### Assignment
In your copy of the data, include no pictures and alter nothing else.

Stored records
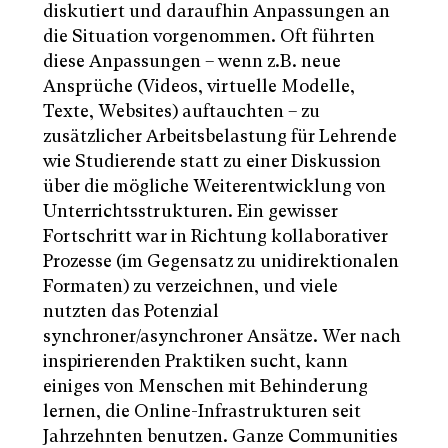
diskutiert und daraufhin Anpassungen an
die Situation vorgenommen. Oft führten
diese Anpassungen – wenn z.B. neue
Ansprüche (Videos, virtuelle Modelle,
Texte, Websites) auftauchten – zu
zusätzlicher Arbeitsbelastung für Lehrende
wie Studierende statt zu einer Diskussion
über die mögliche Weiterentwicklung von
Unterrichtsstrukturen. Ein gewisser
Fortschritt war in Richtung kollaborativer
Prozesse (im Gegensatz zu unidirektionalen
Formaten) zu verzeichnen, und viele
nutzten das Potenzial
synchroner/asynchroner Ansätze. Wer nach
inspirierenden Praktiken sucht, kann
einiges von Menschen mit Behinderung
lernen, die Online-Infrastrukturen seit
Jahrzehnten benutzen. Ganze Communities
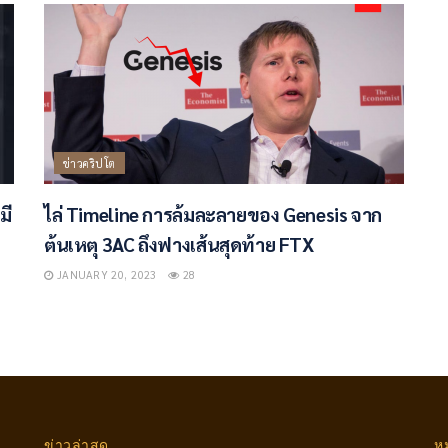
ข่าวคริปโต
มี
ไล่ Timeline การล้มละลายของ Genesis จาก
ต้นเหตุ 3AC ถึงฟางเส้นสุดท้าย FTX
JANUARY 20, 2023
28
ข่าวล่าสุด
ห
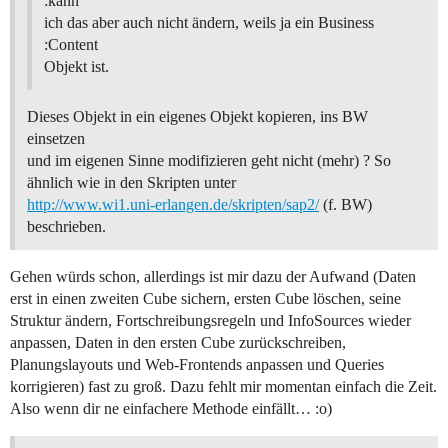
:kann
ich das aber auch nicht ändern, weils ja ein Business
:Content
Objekt ist.
Dieses Objekt in ein eigenes Objekt kopieren, ins BW
einsetzen
und im eigenen Sinne modifizieren geht nicht (mehr) ? So
ähnlich wie in den Skripten unter
http://www.wi1.uni-erlangen.de/skripten/sap2/
(f. BW)
beschrieben.
Gehen würds schon, allerdings ist mir dazu der Aufwand (Daten
erst in einen zweiten Cube sichern, ersten Cube löschen, seine
Struktur ändern, Fortschreibungsregeln und InfoSources wieder
anpassen, Daten in den ersten Cube zurückschreiben,
Planungslayouts und Web-Frontends anpassen und Queries
korrigieren) fast zu groß. Dazu fehlt mir momentan einfach die Zeit.
Also wenn dir ne einfachere Methode einfällt… :o)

### Response to the exercise
diskutiert und daraufhin Anpassungen an
die Situation vorgenommen. Oft führten
diese Anpassungen – wenn z.B. neue
Ansprüche (Videos, virtuelle Modelle,
Texte, Websites) auftauchten – zu
zusätzlicher Arbeitsbelastung für Lehrende
wie Studierende statt zu einer Diskussion
über die mögliche Weiterentwicklung von
Unterrichtsstrukturen. Ein gewisser
Fortschritt war in Richtung kollaborativer
Prozesse (im Gegensatz zu unidirektionalen
Formaten) zu verzeichnen, und viele
nutzten das Potenzial
synchroner/asynchroner Ansätze. Wer nach
inspirierenden Praktiken sucht, kann
einiges von Menschen mit Behinderung
lernen, die Online-Infrastrukturen seit
Jahrzehnten benutzen. Ganze Communities
ข่าวคริปโต
มี
ไล่ Timeline การล้มละลายของ Genesis จาก
ต้นเหตุ 3AC ถึงฟางเส้นสุดท้าย FTX
JANUARY 20, 2023
28
ข่าวล่าสุด
ห
:kann
ich das aber auch nicht ändern, weils ja ein Business
:Content
Objekt ist.
Dieses Objekt in ein eigenes Objekt kopieren, ins BW
einsetzen
und im eigenen Sinne modifizieren geht nicht (mehr) ? So
ähnlich wie in den Skripten unter
http://www.wi1.uni-erlangen.de/skripten/sap2/
(f. BW)
beschrieben.
Gehen würds schon, allerdings ist mir dazu der Aufwand (Daten
erst in einen zweiten Cube sichern, ersten Cube löschen, seine
Struktur ändern, Fortschreibungsregeln und InfoSources wieder
anpassen, Daten in den ersten Cube zurückschreiben,
Planungslayouts und Web-Frontends anpassen und Queries
korrigieren) fast zu groß. Dazu fehlt mir momentan einfach die Zeit.
Also wenn dir ne einfachere Methode einfällt… :o)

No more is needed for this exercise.